I also added some of the other original methods from the CPD paper (low rank non-rigid/deformable transform) into cycpd. I have since incorporated them back into pycpd as well - though only on development branch for now. See pull request/merge here: https://github.com/siavashk/pycpd/pull/37.

From what I played around with it seemed the next thing to do to speed things up was to add the Fast Gauss Transform (FGT) from the original CPD paper. I have written about this on the readme/intro page of the cycpd repo. I haven't looked into it much, but it seems like FGT should speed up all of the methods (rigid, affine, deformable).

agporto commented 3 years ago

Hi Anthony. Thanks for the link. It looks awesome. I will definitely try it out and compare. Just out of curiosity, have you tried numba decorators out? If so, how do they compare with your cython compilation?

gattia commented 3 years ago

Arthur, I dont have any experience with Numba. Though, it could be interesting due to the supposedly easy leveraging of GPUs. The below blog makes a few comparisons between Cython/Numba. I used the Cython version as a chance to learn some more Cython code as well as to speed up the python (cython) cpd version.

https://lewiscoleblog.com/cython-numba

Sounds like testing Numba is worth a try. The only thing I've read is that Numba might be more finicky to distribute than Cython.... but that might be an old problem that is solved now.

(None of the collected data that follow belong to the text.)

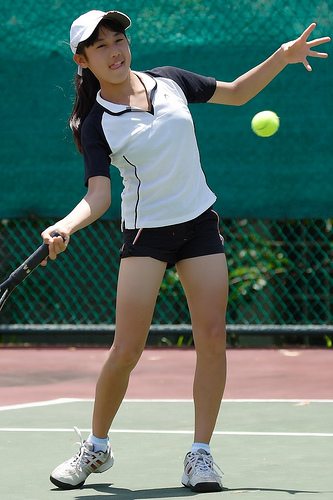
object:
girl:
[40, 9, 331, 492]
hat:
[69, 10, 131, 55]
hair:
[66, 13, 126, 154]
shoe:
[50, 438, 113, 488]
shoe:
[181, 450, 221, 493]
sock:
[87, 432, 109, 452]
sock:
[191, 443, 210, 455]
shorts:
[119, 206, 225, 271]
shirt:
[80, 66, 216, 232]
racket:
[0, 229, 65, 323]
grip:
[9, 230, 64, 288]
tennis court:
[2, 343, 330, 499]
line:
[2, 399, 331, 404]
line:
[1, 428, 332, 436]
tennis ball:
[251, 110, 280, 137]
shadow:
[57, 479, 321, 499]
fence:
[2, 2, 332, 346]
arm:
[150, 46, 281, 106]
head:
[69, 8, 132, 84]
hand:
[39, 225, 70, 266]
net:
[0, 4, 332, 224]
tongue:
[110, 63, 121, 70]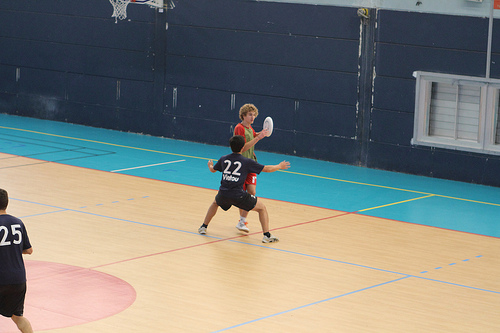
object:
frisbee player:
[197, 133, 290, 246]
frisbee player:
[227, 103, 271, 234]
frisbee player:
[0, 186, 37, 332]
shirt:
[1, 213, 31, 286]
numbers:
[1, 224, 23, 249]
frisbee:
[262, 116, 273, 137]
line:
[351, 193, 435, 212]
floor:
[0, 111, 498, 333]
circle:
[1, 258, 140, 333]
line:
[418, 254, 485, 275]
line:
[410, 275, 499, 295]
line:
[87, 238, 226, 269]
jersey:
[212, 152, 266, 198]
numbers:
[223, 160, 242, 176]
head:
[238, 103, 259, 125]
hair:
[238, 103, 259, 121]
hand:
[258, 130, 271, 139]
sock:
[263, 232, 271, 239]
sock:
[200, 223, 209, 228]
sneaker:
[261, 234, 280, 243]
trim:
[272, 238, 277, 241]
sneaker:
[198, 224, 208, 234]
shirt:
[233, 122, 259, 164]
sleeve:
[234, 127, 246, 138]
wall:
[0, 0, 500, 188]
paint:
[329, 185, 345, 192]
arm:
[249, 159, 291, 173]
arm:
[208, 157, 222, 174]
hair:
[228, 135, 245, 153]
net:
[109, 1, 130, 24]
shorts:
[214, 188, 258, 212]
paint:
[224, 42, 237, 53]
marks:
[356, 19, 361, 94]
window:
[411, 68, 500, 159]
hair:
[2, 191, 8, 209]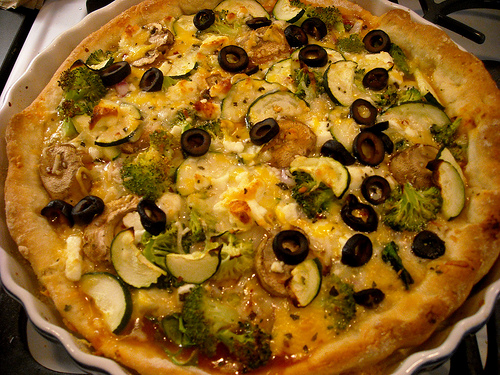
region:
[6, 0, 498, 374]
Round pizza in dish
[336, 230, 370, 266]
Slice of olive on pizza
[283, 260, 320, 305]
Squash on pizza pie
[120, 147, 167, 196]
Broccoli on pizza pie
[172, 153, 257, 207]
Squash covered with cheese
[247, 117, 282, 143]
Slice of olive at an angle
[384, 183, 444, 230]
Flat broccoli floret on cheese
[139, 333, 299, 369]
Red tomato sauce on pizza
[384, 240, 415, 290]
Green vegetable on pizza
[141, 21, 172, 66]
Sliced mushroom on pizza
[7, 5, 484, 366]
a cooked pizza pie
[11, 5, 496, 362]
uncut pie served on a white plate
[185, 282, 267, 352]
broccoli on the pizza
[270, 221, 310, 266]
sliced, black olives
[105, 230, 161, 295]
piece of zucchini on the pie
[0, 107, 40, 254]
cooked crust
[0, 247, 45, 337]
deep dish the pie is set on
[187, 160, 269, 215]
cheese melted on the pizza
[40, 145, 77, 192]
piece of cooked mushroom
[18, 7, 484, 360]
mutli-ingredient pizza with a white sauce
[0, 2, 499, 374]
a white dish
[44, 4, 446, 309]
black olives in halves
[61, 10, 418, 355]
broccoli in dish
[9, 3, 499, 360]
a deep dish casseroll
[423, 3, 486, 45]
utensils on the side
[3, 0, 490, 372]
white trey under dish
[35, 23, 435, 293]
tan mushrooms in pie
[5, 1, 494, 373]
thick crust around pie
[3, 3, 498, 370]
food on the table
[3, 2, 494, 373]
a scene of a dish item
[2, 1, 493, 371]
a white dish pan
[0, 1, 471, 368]
a pizza dish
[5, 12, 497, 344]
a pizza with veggies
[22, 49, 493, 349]
some black olives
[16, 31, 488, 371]
an outer crust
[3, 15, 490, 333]
some green broccoli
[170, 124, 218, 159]
Olives are on the pizza.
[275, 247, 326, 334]
Zuchini is on the pizza.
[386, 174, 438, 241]
Broccoli is on the pizza.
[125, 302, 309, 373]
Sauce is on the pizza.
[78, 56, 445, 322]
Cheese is on the pizza.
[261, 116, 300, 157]
Mushrooms are on the pizza.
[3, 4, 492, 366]
The pizza is in the dish.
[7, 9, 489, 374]
The dish is white.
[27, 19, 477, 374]
The pizza is cooked.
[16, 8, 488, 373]
The dish is white.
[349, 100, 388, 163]
black olives on a pizza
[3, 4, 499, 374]
fully cooked round pizza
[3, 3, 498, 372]
glass white round plate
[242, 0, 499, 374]
right half of the pizza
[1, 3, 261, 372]
left half of the pizza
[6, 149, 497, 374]
bottom half of the pizza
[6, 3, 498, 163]
top half of the pizza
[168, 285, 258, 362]
brocolli on the bottom of the pizza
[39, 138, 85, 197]
mushroom on the left side of the pizza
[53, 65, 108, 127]
brocolli on the left side of the pizza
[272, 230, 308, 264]
slice of black olive on a pizza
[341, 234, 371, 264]
slice of black olive on a pizza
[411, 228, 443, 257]
slice of black olive on a pizza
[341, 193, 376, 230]
slice of black olive on a pizza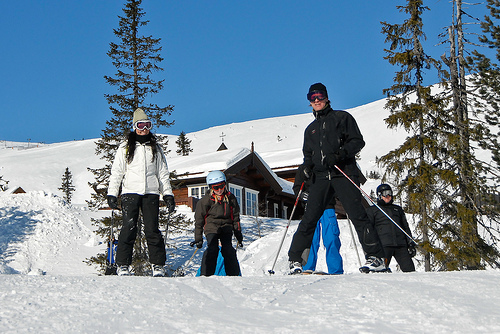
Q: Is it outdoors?
A: Yes, it is outdoors.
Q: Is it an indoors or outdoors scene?
A: It is outdoors.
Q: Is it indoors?
A: No, it is outdoors.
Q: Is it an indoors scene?
A: No, it is outdoors.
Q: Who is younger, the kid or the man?
A: The kid is younger than the man.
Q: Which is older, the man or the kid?
A: The man is older than the kid.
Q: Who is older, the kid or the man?
A: The man is older than the kid.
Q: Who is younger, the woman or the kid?
A: The kid is younger than the woman.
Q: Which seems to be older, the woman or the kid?
A: The woman is older than the kid.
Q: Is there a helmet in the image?
A: Yes, there is a helmet.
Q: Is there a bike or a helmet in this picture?
A: Yes, there is a helmet.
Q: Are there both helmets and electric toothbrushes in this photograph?
A: No, there is a helmet but no electric toothbrushes.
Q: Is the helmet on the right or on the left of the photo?
A: The helmet is on the left of the image.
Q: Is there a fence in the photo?
A: No, there are no fences.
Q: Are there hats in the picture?
A: Yes, there is a hat.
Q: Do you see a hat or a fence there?
A: Yes, there is a hat.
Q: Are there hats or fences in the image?
A: Yes, there is a hat.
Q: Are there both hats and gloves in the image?
A: Yes, there are both a hat and gloves.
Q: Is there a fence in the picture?
A: No, there are no fences.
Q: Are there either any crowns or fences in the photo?
A: No, there are no fences or crowns.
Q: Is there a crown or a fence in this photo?
A: No, there are no fences or crowns.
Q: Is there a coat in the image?
A: Yes, there is a coat.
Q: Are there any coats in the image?
A: Yes, there is a coat.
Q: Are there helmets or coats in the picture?
A: Yes, there is a coat.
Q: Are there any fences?
A: No, there are no fences.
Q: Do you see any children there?
A: Yes, there is a child.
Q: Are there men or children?
A: Yes, there is a child.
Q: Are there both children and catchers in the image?
A: No, there is a child but no catchers.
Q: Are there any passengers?
A: No, there are no passengers.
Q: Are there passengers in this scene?
A: No, there are no passengers.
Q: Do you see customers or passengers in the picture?
A: No, there are no passengers or customers.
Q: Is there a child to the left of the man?
A: Yes, there is a child to the left of the man.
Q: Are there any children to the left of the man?
A: Yes, there is a child to the left of the man.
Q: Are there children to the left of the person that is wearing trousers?
A: Yes, there is a child to the left of the man.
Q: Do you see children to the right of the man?
A: No, the child is to the left of the man.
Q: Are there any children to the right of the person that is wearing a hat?
A: No, the child is to the left of the man.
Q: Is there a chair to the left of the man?
A: No, there is a child to the left of the man.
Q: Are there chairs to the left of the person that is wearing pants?
A: No, there is a child to the left of the man.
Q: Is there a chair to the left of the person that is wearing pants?
A: No, there is a child to the left of the man.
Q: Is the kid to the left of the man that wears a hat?
A: Yes, the kid is to the left of the man.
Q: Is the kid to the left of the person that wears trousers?
A: Yes, the kid is to the left of the man.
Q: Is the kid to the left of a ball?
A: No, the kid is to the left of the man.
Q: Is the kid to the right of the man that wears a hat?
A: No, the kid is to the left of the man.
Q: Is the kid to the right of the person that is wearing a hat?
A: No, the kid is to the left of the man.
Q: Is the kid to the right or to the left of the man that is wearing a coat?
A: The kid is to the left of the man.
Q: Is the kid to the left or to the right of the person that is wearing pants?
A: The kid is to the left of the man.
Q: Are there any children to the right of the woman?
A: Yes, there is a child to the right of the woman.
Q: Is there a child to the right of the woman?
A: Yes, there is a child to the right of the woman.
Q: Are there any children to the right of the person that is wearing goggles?
A: Yes, there is a child to the right of the woman.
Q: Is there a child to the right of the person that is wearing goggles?
A: Yes, there is a child to the right of the woman.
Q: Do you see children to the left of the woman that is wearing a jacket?
A: No, the child is to the right of the woman.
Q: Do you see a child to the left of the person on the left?
A: No, the child is to the right of the woman.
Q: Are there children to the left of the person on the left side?
A: No, the child is to the right of the woman.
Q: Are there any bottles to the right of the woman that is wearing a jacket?
A: No, there is a child to the right of the woman.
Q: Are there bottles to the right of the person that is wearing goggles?
A: No, there is a child to the right of the woman.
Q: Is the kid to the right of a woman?
A: Yes, the kid is to the right of a woman.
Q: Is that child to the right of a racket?
A: No, the child is to the right of a woman.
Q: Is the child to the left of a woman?
A: No, the child is to the right of a woman.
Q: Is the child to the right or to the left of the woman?
A: The child is to the right of the woman.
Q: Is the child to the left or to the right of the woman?
A: The child is to the right of the woman.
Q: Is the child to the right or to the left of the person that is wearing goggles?
A: The child is to the right of the woman.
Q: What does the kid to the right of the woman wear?
A: The child wears a jacket.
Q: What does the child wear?
A: The child wears a jacket.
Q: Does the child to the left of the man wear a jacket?
A: Yes, the child wears a jacket.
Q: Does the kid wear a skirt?
A: No, the kid wears a jacket.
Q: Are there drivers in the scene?
A: No, there are no drivers.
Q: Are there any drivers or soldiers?
A: No, there are no drivers or soldiers.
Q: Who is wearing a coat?
A: The man is wearing a coat.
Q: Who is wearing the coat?
A: The man is wearing a coat.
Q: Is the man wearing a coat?
A: Yes, the man is wearing a coat.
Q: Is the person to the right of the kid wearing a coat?
A: Yes, the man is wearing a coat.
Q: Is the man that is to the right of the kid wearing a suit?
A: No, the man is wearing a coat.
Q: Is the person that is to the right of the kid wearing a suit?
A: No, the man is wearing a coat.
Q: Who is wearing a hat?
A: The man is wearing a hat.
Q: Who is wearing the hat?
A: The man is wearing a hat.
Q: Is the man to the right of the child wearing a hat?
A: Yes, the man is wearing a hat.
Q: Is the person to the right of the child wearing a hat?
A: Yes, the man is wearing a hat.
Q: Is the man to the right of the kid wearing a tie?
A: No, the man is wearing a hat.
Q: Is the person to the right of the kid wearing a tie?
A: No, the man is wearing a hat.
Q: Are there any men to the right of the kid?
A: Yes, there is a man to the right of the kid.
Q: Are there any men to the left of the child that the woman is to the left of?
A: No, the man is to the right of the child.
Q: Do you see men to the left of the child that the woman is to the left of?
A: No, the man is to the right of the child.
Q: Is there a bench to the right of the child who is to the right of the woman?
A: No, there is a man to the right of the child.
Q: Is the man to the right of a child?
A: Yes, the man is to the right of a child.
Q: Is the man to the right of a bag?
A: No, the man is to the right of a child.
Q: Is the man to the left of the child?
A: No, the man is to the right of the child.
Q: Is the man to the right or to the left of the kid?
A: The man is to the right of the kid.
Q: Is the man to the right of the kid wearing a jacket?
A: Yes, the man is wearing a jacket.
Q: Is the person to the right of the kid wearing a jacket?
A: Yes, the man is wearing a jacket.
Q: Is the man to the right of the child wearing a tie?
A: No, the man is wearing a jacket.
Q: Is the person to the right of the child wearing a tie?
A: No, the man is wearing a jacket.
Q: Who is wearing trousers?
A: The man is wearing trousers.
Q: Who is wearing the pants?
A: The man is wearing trousers.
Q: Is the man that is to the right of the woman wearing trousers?
A: Yes, the man is wearing trousers.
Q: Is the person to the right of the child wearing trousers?
A: Yes, the man is wearing trousers.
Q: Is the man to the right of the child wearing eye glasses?
A: No, the man is wearing trousers.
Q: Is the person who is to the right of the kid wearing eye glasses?
A: No, the man is wearing trousers.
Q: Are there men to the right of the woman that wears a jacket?
A: Yes, there is a man to the right of the woman.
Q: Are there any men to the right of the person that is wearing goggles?
A: Yes, there is a man to the right of the woman.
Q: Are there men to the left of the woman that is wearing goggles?
A: No, the man is to the right of the woman.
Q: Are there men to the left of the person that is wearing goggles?
A: No, the man is to the right of the woman.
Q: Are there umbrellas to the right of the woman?
A: No, there is a man to the right of the woman.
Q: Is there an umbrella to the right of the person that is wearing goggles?
A: No, there is a man to the right of the woman.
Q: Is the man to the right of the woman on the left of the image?
A: Yes, the man is to the right of the woman.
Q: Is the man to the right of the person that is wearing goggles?
A: Yes, the man is to the right of the woman.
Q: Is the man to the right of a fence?
A: No, the man is to the right of the woman.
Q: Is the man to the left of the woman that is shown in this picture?
A: No, the man is to the right of the woman.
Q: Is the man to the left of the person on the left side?
A: No, the man is to the right of the woman.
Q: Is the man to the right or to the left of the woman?
A: The man is to the right of the woman.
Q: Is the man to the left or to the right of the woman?
A: The man is to the right of the woman.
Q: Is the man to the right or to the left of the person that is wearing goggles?
A: The man is to the right of the woman.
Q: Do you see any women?
A: Yes, there is a woman.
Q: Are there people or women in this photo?
A: Yes, there is a woman.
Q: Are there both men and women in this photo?
A: Yes, there are both a woman and a man.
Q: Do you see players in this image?
A: No, there are no players.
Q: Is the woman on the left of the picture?
A: Yes, the woman is on the left of the image.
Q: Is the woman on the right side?
A: No, the woman is on the left of the image.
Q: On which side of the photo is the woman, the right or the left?
A: The woman is on the left of the image.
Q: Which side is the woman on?
A: The woman is on the left of the image.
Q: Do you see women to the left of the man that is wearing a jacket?
A: Yes, there is a woman to the left of the man.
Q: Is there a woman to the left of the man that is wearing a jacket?
A: Yes, there is a woman to the left of the man.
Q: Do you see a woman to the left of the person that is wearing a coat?
A: Yes, there is a woman to the left of the man.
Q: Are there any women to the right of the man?
A: No, the woman is to the left of the man.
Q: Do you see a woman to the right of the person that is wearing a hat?
A: No, the woman is to the left of the man.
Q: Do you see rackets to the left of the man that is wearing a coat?
A: No, there is a woman to the left of the man.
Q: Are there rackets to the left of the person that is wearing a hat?
A: No, there is a woman to the left of the man.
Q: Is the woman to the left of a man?
A: Yes, the woman is to the left of a man.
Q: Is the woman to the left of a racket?
A: No, the woman is to the left of a man.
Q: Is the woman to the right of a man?
A: No, the woman is to the left of a man.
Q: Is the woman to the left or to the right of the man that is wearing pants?
A: The woman is to the left of the man.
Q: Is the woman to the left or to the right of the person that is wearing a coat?
A: The woman is to the left of the man.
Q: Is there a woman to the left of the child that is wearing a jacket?
A: Yes, there is a woman to the left of the kid.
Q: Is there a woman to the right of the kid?
A: No, the woman is to the left of the kid.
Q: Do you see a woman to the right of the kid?
A: No, the woman is to the left of the kid.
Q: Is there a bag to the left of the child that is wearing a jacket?
A: No, there is a woman to the left of the child.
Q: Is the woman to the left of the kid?
A: Yes, the woman is to the left of the kid.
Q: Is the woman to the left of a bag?
A: No, the woman is to the left of the kid.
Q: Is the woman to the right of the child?
A: No, the woman is to the left of the child.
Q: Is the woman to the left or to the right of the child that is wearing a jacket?
A: The woman is to the left of the kid.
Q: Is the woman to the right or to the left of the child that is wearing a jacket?
A: The woman is to the left of the kid.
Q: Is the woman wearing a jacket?
A: Yes, the woman is wearing a jacket.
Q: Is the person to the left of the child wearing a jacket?
A: Yes, the woman is wearing a jacket.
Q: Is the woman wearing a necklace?
A: No, the woman is wearing a jacket.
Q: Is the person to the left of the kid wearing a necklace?
A: No, the woman is wearing a jacket.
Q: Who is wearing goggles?
A: The woman is wearing goggles.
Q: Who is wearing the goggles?
A: The woman is wearing goggles.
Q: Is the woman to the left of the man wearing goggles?
A: Yes, the woman is wearing goggles.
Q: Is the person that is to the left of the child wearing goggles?
A: Yes, the woman is wearing goggles.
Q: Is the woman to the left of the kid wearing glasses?
A: No, the woman is wearing goggles.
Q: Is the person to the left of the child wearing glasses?
A: No, the woman is wearing goggles.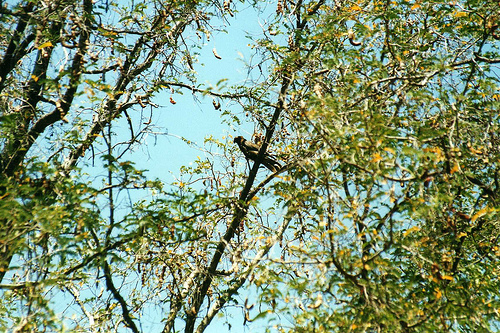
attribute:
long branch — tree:
[180, 0, 330, 331]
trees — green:
[328, 21, 493, 208]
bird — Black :
[229, 137, 287, 173]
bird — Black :
[187, 124, 307, 190]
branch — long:
[181, 71, 308, 331]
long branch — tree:
[356, 47, 498, 126]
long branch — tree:
[296, 102, 496, 199]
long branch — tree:
[296, 119, 367, 289]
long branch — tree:
[157, 72, 279, 108]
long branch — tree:
[0, 226, 153, 288]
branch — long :
[297, 86, 483, 211]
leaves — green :
[346, 67, 481, 165]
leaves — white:
[358, 117, 460, 193]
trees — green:
[31, 12, 433, 329]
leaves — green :
[281, 83, 438, 199]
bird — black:
[233, 135, 284, 177]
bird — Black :
[229, 134, 279, 178]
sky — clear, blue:
[167, 107, 217, 132]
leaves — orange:
[0, 0, 499, 331]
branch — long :
[4, 0, 94, 175]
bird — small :
[233, 135, 280, 172]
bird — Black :
[221, 133, 297, 173]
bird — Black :
[228, 133, 285, 173]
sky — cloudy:
[0, 2, 498, 332]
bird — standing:
[231, 134, 284, 175]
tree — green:
[34, 10, 199, 217]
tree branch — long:
[176, 5, 313, 330]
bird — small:
[227, 129, 292, 184]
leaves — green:
[296, 100, 422, 202]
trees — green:
[4, 0, 498, 330]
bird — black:
[227, 132, 299, 194]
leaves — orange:
[307, 87, 448, 199]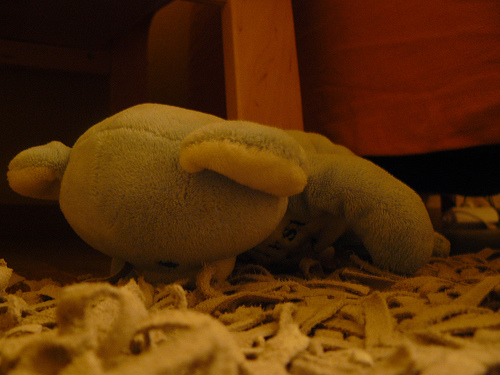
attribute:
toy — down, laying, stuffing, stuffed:
[86, 123, 392, 284]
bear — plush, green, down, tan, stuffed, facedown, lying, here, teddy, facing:
[80, 146, 231, 231]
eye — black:
[160, 255, 179, 272]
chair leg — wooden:
[206, 22, 298, 110]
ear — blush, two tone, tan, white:
[204, 138, 289, 189]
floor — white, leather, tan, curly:
[261, 295, 306, 325]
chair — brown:
[401, 84, 402, 85]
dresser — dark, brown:
[49, 50, 113, 81]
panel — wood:
[77, 5, 160, 87]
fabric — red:
[369, 131, 420, 166]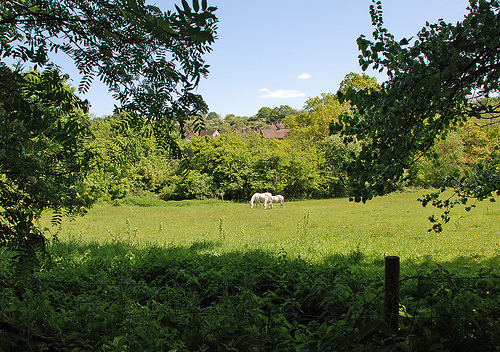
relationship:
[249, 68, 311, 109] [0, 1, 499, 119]
clouds in sky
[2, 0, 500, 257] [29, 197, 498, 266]
trees behind grass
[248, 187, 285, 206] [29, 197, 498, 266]
horses in grass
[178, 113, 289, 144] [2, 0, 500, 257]
roofs in trees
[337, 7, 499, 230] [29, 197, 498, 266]
branches hanging over grass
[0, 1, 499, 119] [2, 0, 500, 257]
sky above trees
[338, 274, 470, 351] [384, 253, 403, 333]
wire beside fencepost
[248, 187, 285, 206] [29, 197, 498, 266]
horses eating grass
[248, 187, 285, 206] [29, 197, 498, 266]
horses on grass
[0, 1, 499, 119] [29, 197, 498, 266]
sky above grass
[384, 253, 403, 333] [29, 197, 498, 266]
fencepost in grass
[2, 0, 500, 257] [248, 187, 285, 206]
trees behind horses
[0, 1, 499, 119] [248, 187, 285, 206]
sky above horses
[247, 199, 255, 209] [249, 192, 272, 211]
head of a horse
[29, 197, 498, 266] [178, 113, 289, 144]
grass in front of roofs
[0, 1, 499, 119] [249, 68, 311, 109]
sky has clouds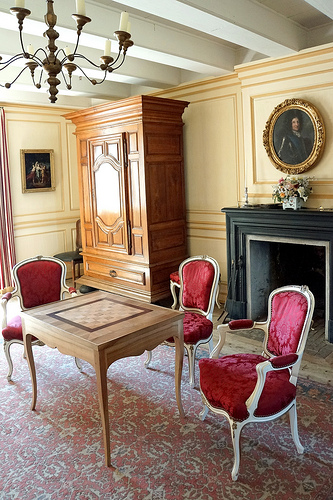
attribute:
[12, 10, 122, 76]
chandelier — brown brass, metal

As a different note, @siavashk originally intended this to be a numpy version for teaching purposes. Though, Numba doesn't seem like it will change the code much, so maybe he's open to adding Numba, or maybe a Numba branch to keep things a little separate. Alternatively, you could create a new repo based that builds off of pycpd like I did with cycpd.

siavashk commented 3 years ago

Sorry I am kind of swamped with work. I haven't tried numba but I have heard good things about it. If you fork the project and make changes, I would be happy to help you. It would be a learning experience for me as well. I believe that the code would still be numpy readable even with numba, so people can still use it for educational purposes.

It would be really nice if you could make an example with numba decorators and show that it is faster. Something like run 1000 registrations, one with numba and one without numba and see if it is faster. This would make a good case for the integration.

agporto commented 3 years ago

@siavashk @gattia thank you both very much for the feedback. It seems that this might be an experiment worth doing. I will fork the repo and progressively work on it over the coming months. At first glance, it seems (from the numba docs) that it would be an easy conversion. I will keep you both posted. Thanks again.